◆ **Your goal**: For the entries below, print exactly the lines between the line holding "hfov_deg: 46.4" and the line holding "exposure_s: 1/60", inclusive, and nothing else.
/---
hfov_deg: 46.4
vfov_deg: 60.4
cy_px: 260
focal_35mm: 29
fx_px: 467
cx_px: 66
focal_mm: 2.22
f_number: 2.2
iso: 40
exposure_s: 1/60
\---
/---
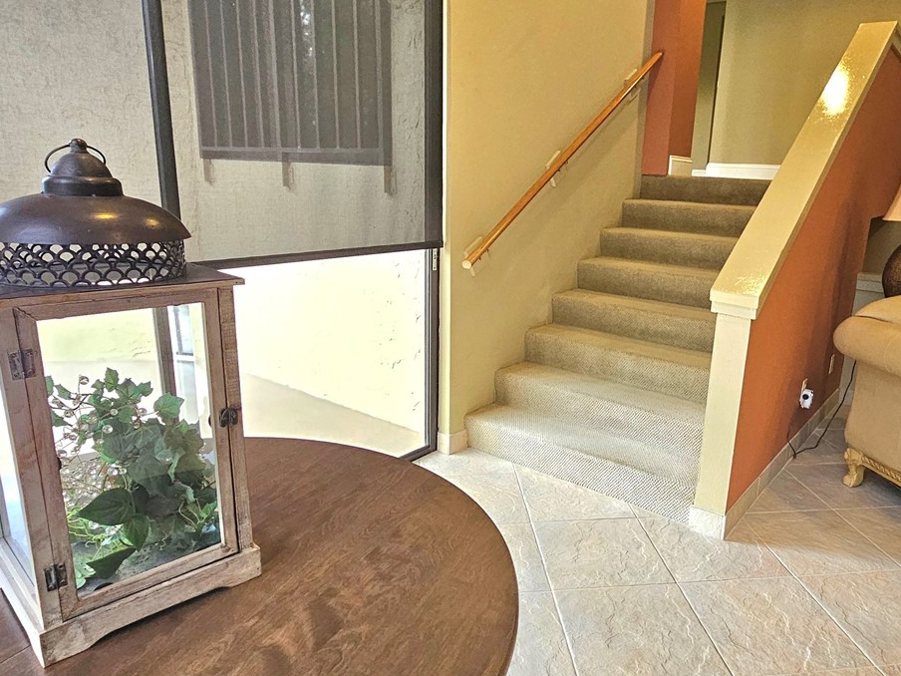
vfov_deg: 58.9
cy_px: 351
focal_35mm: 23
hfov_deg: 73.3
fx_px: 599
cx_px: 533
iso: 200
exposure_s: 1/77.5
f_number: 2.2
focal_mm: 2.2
\---
◆ **Answer to this exercise**:
hfov_deg: 46.4
vfov_deg: 60.4
cy_px: 260
focal_35mm: 29
fx_px: 467
cx_px: 66
focal_mm: 2.22
f_number: 2.2
iso: 40
exposure_s: 1/60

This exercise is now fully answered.